§ Exercice court A:
Modifiez les entrées à partir de la ligne qui contient « class: Agaricomycetes » jusqu'à la dernière ligne des entrées, ces deux lignes comprises : remplacez « common name » par « vernacular name » et recopiez ces seules lignes sans rien changer d'autre.

§ Extrait du texte:
◇ ◇ ◇ ◇ ◇

Horsegate
Les
britanniques l’ont appelé « horsegate » et c’est sans doute
l’appellation qui restera dans l’histoire pour décrire cette tromperie sur la
marchandise qui a amené de la viande de cheval dans les lasagnes et autres
plats préparés à la viande que l’on vend dans les grandes surfaces.
Les
conséquences économiques à court terme de ce scandale sont d’ores et déjà
importantes : on parle de chute vertigineuse, - 45%, de la consommation de
ces plats préparés et de plus de 2 millions d’€ de pertes en 15 jours pour les
professionnels, mais les conséquences à moyen ou long terme pourraient ne pas
être moindres. Les consommateurs ont découvert un monde qu’ils ne soupçonnaient
pas, avec un vocabulaire pour le moins insolite, on parle de minerai pour
décrire les viandes des parties basses de l’animal que l’on utilise pour
fabriquer ces plats préparés, on découvre des professions insoupçonnées, des
traders et négociants en viande, des parcours en forme de gymkhana, avec de la viande
produite en Roumanie dont les commandes et factures passent par les Pays-Bas,
Chypre, la France, avant d’être transformées au Luxembourg. Et l’on apprend que
l’on nous vend autre chose que ce que l’on achète.
La
viande de cheval étant tout à fait propre à la consommation, il n’y a pas eu de
scandale sanitaire, personne n’est tombé malade, personne n’en est mort. Mais
tout de même…
Tromperies, incompétence ou mauvaise organisation ?

◇ ◇ ◇ ◇ ◇

§ Extraits des entrées:
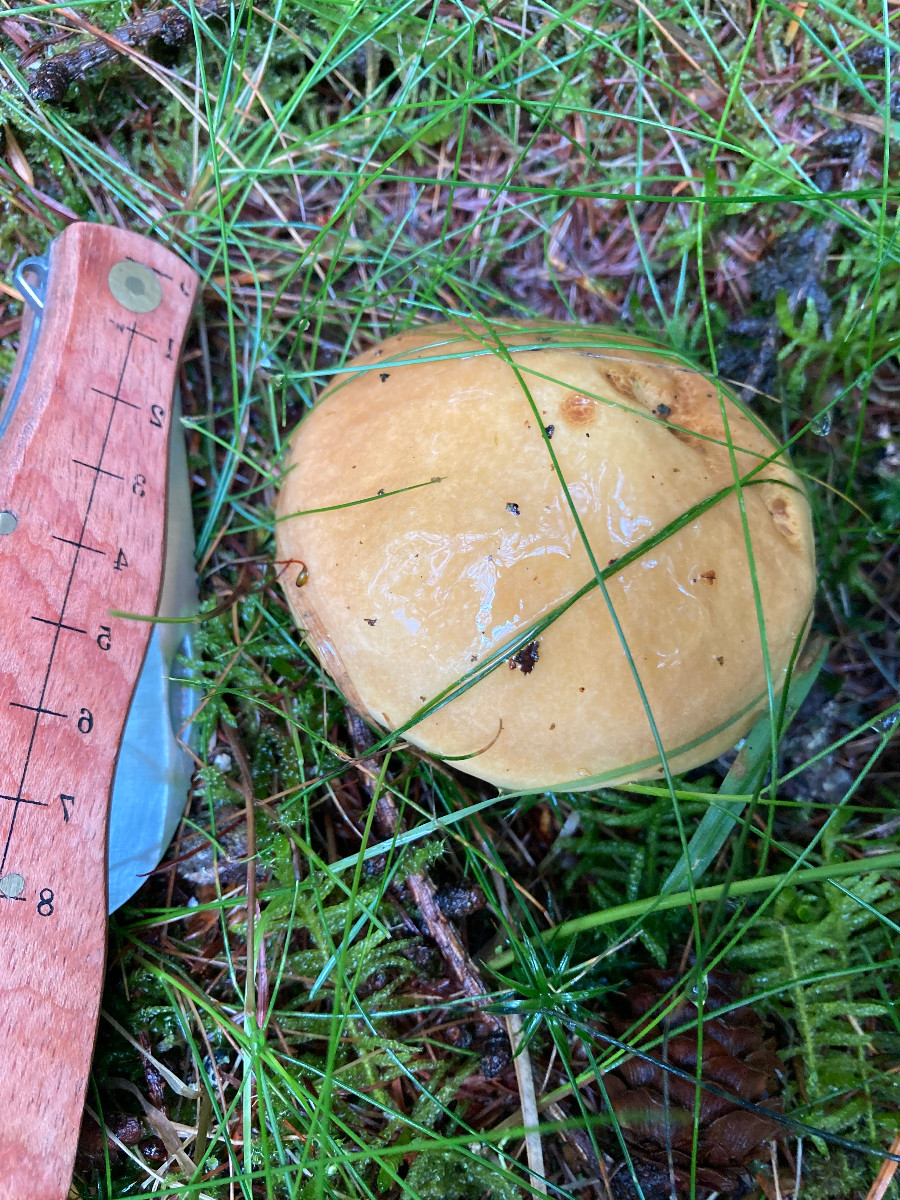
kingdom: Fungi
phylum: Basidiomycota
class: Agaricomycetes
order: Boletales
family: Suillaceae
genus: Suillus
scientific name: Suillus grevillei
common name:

◇ ◇ ◇ ◇ ◇

§ Exercice court B:
Selon le texte sur la viande de cheval dans les plats préparés, de quel pourcentage la consommation de ces plats a-t-elle chuté ?

§ Réponse complète A:
class: Agaricomycetes
order: Boletales
family: Suillaceae
genus: Suillus
scientific name: Suillus grevillei
vernacular name:

§ Réponse complète B:
Elle a chuté de 45 %.